Dataset entries:
===
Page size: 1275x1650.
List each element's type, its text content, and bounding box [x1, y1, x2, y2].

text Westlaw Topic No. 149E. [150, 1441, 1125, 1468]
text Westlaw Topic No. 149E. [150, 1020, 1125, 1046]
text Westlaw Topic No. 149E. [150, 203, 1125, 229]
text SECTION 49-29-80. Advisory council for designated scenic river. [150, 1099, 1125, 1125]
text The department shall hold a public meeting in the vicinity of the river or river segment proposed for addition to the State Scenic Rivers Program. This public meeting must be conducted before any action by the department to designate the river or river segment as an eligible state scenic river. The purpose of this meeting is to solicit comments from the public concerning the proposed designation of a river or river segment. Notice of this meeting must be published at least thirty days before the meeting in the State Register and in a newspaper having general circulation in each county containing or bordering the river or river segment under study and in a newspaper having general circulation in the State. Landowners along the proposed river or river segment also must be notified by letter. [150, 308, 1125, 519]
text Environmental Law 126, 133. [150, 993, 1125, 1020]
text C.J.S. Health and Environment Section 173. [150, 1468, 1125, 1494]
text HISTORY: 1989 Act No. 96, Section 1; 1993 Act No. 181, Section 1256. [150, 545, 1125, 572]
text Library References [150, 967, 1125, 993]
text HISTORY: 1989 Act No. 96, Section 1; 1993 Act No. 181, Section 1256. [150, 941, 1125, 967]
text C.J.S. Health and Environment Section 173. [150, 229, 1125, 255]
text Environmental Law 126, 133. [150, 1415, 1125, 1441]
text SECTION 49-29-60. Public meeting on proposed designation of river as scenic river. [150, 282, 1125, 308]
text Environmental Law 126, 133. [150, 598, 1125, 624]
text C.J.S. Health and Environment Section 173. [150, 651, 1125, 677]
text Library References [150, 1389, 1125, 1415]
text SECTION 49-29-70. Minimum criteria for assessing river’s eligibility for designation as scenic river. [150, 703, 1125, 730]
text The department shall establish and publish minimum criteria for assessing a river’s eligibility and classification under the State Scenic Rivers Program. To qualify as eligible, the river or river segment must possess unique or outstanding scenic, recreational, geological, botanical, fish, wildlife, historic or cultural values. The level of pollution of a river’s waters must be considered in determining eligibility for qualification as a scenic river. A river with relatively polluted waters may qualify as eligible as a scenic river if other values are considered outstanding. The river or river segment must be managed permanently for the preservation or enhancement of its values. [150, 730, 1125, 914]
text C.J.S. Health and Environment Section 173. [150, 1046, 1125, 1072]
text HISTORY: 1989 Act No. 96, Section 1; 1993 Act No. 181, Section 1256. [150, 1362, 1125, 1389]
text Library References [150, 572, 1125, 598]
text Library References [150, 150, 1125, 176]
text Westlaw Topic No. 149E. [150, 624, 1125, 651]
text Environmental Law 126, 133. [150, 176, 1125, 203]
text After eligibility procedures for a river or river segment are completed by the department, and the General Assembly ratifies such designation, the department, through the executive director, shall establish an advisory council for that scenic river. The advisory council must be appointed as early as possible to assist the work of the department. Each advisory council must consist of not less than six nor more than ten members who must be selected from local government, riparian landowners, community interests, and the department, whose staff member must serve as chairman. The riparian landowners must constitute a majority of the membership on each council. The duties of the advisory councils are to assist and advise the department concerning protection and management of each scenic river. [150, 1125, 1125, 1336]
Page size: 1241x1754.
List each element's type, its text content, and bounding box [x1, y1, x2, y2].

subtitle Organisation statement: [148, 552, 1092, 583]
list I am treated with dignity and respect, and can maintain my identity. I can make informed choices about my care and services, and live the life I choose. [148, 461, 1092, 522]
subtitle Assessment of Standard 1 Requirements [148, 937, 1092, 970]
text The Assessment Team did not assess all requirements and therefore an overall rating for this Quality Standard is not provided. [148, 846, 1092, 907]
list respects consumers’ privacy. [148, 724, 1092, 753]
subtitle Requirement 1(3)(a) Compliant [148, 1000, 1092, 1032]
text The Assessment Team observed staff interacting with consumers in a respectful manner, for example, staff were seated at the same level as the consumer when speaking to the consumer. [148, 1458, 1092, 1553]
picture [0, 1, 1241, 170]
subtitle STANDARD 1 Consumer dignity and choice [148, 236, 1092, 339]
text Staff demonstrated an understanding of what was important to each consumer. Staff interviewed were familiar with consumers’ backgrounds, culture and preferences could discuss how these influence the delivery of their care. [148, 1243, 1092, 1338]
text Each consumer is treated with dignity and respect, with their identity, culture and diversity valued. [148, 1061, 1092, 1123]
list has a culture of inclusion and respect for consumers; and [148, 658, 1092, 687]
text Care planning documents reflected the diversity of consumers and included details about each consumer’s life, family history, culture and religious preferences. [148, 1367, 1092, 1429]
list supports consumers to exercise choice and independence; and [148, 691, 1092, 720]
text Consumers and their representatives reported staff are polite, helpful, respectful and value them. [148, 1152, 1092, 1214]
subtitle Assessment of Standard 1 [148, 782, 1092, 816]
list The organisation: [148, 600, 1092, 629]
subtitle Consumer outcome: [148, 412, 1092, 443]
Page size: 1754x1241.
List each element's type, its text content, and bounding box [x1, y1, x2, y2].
===
Return every record above exactly as it appears.

Page size: 1275x1650.
List each element's type, its text content, and bounding box [x1, y1, x2, y2].

text Westlaw Topic No. 149E. [150, 1441, 1125, 1468]
text Westlaw Topic No. 149E. [150, 1020, 1125, 1046]
text Westlaw Topic No. 149E. [150, 203, 1125, 229]
text SECTION 49-29-80. Advisory council for designated scenic river. [150, 1099, 1125, 1125]
text The department shall hold a public meeting in the vicinity of the river or river segment proposed for addition to the State Scenic Rivers Program. This public meeting must be conducted before any action by the department to designate the river or river segment as an eligible state scenic river. The purpose of this meeting is to solicit comments from the public concerning the proposed designation of a river or river segment. Notice of this meeting must be published at least thirty days before the meeting in the State Register and in a newspaper having general circulation in each county containing or bordering the river or river segment under study and in a newspaper having general circulation in the State. Landowners along the proposed river or river segment also must be notified by letter. [150, 308, 1125, 519]
text Environmental Law 126, 133. [150, 993, 1125, 1020]
text C.J.S. Health and Environment Section 173. [150, 1468, 1125, 1494]
text HISTORY: 1989 Act No. 96, Section 1; 1993 Act No. 181, Section 1256. [150, 545, 1125, 572]
text Library References [150, 967, 1125, 993]
text HISTORY: 1989 Act No. 96, Section 1; 1993 Act No. 181, Section 1256. [150, 941, 1125, 967]
text C.J.S. Health and Environment Section 173. [150, 229, 1125, 255]
text Environmental Law 126, 133. [150, 1415, 1125, 1441]
text SECTION 49-29-60. Public meeting on proposed designation of river as scenic river. [150, 282, 1125, 308]
text Environmental Law 126, 133. [150, 598, 1125, 624]
text C.J.S. Health and Environment Section 173. [150, 651, 1125, 677]
text Library References [150, 1389, 1125, 1415]
text SECTION 49-29-70. Minimum criteria for assessing river’s eligibility for designation as scenic river. [150, 703, 1125, 730]
text The department shall establish and publish minimum criteria for assessing a river’s eligibility and classification under the State Scenic Rivers Program. To qualify as eligible, the river or river segment must possess unique or outstanding scenic, recreational, geological, botanical, fish, wildlife, historic or cultural values. The level of pollution of a river’s waters must be considered in determining eligibility for qualification as a scenic river. A river with relatively polluted waters may qualify as eligible as a scenic river if other values are considered outstanding. The river or river segment must be managed permanently for the preservation or enhancement of its values. [150, 730, 1125, 914]
text C.J.S. Health and Environment Section 173. [150, 1046, 1125, 1072]
text HISTORY: 1989 Act No. 96, Section 1; 1993 Act No. 181, Section 1256. [150, 1362, 1125, 1389]
text Library References [150, 572, 1125, 598]
text Library References [150, 150, 1125, 176]
text Westlaw Topic No. 149E. [150, 624, 1125, 651]
text Environmental Law 126, 133. [150, 176, 1125, 203]
text After eligibility procedures for a river or river segment are completed by the department, and the General Assembly ratifies such designation, the department, through the executive director, shall establish an advisory council for that scenic river. The advisory council must be appointed as early as possible to assist the work of the department. Each advisory council must consist of not less than six nor more than ten members who must be selected from local government, riparian landowners, community interests, and the department, whose staff member must serve as chairman. The riparian landowners must constitute a majority of the membership on each council. The duties of the advisory councils are to assist and advise the department concerning protection and management of each scenic river. [150, 1125, 1125, 1336]
Page size: 1241x1754.
List each element's type, its text content, and bounding box [x1, y1, x2, y2].

subtitle Organisation statement: [148, 552, 1092, 583]
list I am treated with dignity and respect, and can maintain my identity. I can make informed choices about my care and services, and live the life I choose. [148, 461, 1092, 522]
subtitle Assessment of Standard 1 Requirements [148, 937, 1092, 970]
text The Assessment Team did not assess all requirements and therefore an overall rating for this Quality Standard is not provided. [148, 846, 1092, 907]
list respects consumers’ privacy. [148, 724, 1092, 753]
subtitle Requirement 1(3)(a) Compliant [148, 1000, 1092, 1032]
text The Assessment Team observed staff interacting with consumers in a respectful manner, for example, staff were seated at the same level as the consumer when speaking to the consumer. [148, 1458, 1092, 1553]
picture [0, 1, 1241, 170]
subtitle STANDARD 1 Consumer dignity and choice [148, 236, 1092, 339]
text Staff demonstrated an understanding of what was important to each consumer. Staff interviewed were familiar with consumers’ backgrounds, culture and preferences could discuss how these influence the delivery of their care. [148, 1243, 1092, 1338]
text Each consumer is treated with dignity and respect, with their identity, culture and diversity valued. [148, 1061, 1092, 1123]
list has a culture of inclusion and respect for consumers; and [148, 658, 1092, 687]
text Care planning documents reflected the diversity of consumers and included details about each consumer’s life, family history, culture and religious preferences. [148, 1367, 1092, 1429]
list supports consumers to exercise choice and independence; and [148, 691, 1092, 720]
text Consumers and their representatives reported staff are polite, helpful, respectful and value them. [148, 1152, 1092, 1214]
subtitle Assessment of Standard 1 [148, 782, 1092, 816]
list The organisation: [148, 600, 1092, 629]
subtitle Consumer outcome: [148, 412, 1092, 443]
Page size: 1754x1241.
List each element's type, its text content, and bounding box [x1, y1, x2, y2].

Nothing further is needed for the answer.